Vous trouverez par ailleurs ci-joint le courrier adressé en commun avec d’autres organisations (OIP, SAF, Association des services de psychiatrie en milieu pénitentiaire, Fédération addiction, Médecins du Monde, Aides, Sidaction…) aux ministères de la Santé, de la Justice, président de la MILDECA, CGLPL et Défenseure des droits, réclamant que la loi adoptée en 2016 soit mise en oeuvre pour que les personnes détenues puissent accéder à la politique de réduction des risques comme en milieu libre afin notamment de prévenir la propagation du VIH et des hépatites. A la suite de ces démarches, le conseiller pénitentiaire du garde des Sceaux nous a accordé un entretien. Nous poursuivons nos actions en faveur de la santé des personnes détenues, afin que ce soit enfin respecté le principe selon lequel la privation de liberté ne doit pas s’accompagner de la perte d’autres droits fondamentaux.
 

Le Syndicat de la magistrature a participé le 21 janvier dernier à une conférence de presse organisée par le Collectif pour une nouvelle politique des drogues, dont nous sommes membres aux côtés d’une vingtaine d'organisations fédérant des acteurs du champ du médico-social, des usagers, des policiers, ainsi que le SAF et la LDH (Fédération addiction, Police contre la prohibition, Aides, Médecins du Monde, Asud…).

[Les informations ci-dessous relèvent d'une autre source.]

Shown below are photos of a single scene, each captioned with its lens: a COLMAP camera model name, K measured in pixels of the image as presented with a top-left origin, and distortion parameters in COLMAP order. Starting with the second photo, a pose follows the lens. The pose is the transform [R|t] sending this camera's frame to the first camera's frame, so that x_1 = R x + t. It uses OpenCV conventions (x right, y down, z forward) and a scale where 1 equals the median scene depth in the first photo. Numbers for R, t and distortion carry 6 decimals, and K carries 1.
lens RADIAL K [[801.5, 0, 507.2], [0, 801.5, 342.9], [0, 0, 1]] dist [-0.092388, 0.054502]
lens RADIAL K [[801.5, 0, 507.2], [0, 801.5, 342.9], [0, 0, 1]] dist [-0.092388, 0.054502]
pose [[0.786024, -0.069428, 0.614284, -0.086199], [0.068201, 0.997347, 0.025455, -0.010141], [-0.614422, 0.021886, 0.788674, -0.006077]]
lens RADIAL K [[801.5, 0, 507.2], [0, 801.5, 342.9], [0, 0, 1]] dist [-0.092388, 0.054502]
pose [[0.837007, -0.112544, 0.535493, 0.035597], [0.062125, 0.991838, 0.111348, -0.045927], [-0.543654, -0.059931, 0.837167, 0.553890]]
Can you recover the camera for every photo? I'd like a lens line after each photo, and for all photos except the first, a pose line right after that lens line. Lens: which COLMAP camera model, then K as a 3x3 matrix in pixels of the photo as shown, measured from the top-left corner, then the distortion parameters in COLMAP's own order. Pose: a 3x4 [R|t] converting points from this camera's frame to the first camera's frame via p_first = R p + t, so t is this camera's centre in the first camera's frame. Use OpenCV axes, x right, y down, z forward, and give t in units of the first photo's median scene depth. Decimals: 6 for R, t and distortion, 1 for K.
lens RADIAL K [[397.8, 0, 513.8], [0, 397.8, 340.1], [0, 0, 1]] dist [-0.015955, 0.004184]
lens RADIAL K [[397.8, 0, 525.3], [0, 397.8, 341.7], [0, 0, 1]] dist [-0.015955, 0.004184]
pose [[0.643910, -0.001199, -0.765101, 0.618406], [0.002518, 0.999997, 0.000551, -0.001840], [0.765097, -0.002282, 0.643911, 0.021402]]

L’actualité est marquée par la volonté de parlementaires, y compris de la majorité et du groupe Les Républicains, de faire avancer la législation sur le cannabis (cf notre mail précédent sur notre audition par la mission parlementaire sur le cannabis). Une consultation citoyenne a été lancée le 14 janvier par la mission. Caroline Janvier, députée LREM et rapporteure de la mission cannabis, a ainsi indiqué dans une interview cette semaine qu’elle souhaitait porter le sujet de la légalisation du cannabis pour qu’il figure au programme de l’élection présidentielle en 2022. 

Dans ce contexte, qui est aussi celui du cinquantième anniversaire de la loi de 1970 prohibant les stupéfiants, le collectif a commandé un sondage sur les perceptions des français, qu’il a rendu public lors de cette conférence de presse. Au delà de ce sondage, qui est essentiellement un élément de communication pour porter le sujet sur le devant de la scène, cet événement avait pour but de rappeler nos arguments de fond sur les limites de la politique publique mise en oeuvre, dans laquelle la répression prend le dessus et fait obstacle aux politiques de dépistage, prévention, réduction des risques et prise en charge. 

Quelques exemples de retombées presse : 
https://www.lemonde.fr/societe/article/2021/01/21/une-tres-forte-majorite-de-francaises-et-de-francais-favorables-a-un-debat-sur-la-politique-des-drogues_6067121_3224.html 
https://www.lefigaro.fr/flash-actu/drogues-la-penalisation-de-l-usage-inefficace-pour-deux-tiers-des-francais-20210121 
https://www.liberation.fr/france/2021/01/25/cinquantieme-anniversaire-de-la-loi-de-1970-la-guerre-lancee-a-la-drogue-est-un-echec_1818324 

Vous trouverez ci-joint l’infographie élaborée par le collectif et présentée lors de la conférence de presse. 

Nous poursuivrons ces actions collectives tout au long de l’année, afin d’accompagner le mouvement qui s’intensifie pour l’ouverture d’un véritable débat sur la politique publique en matière de drogues, bien loin des coups de menton d’un exécutif qui reste pour le moment sourd aux constats des professionnels de tous les champs et dont la résistance constitue aujourd’hui la principale source de blocage aux réformes.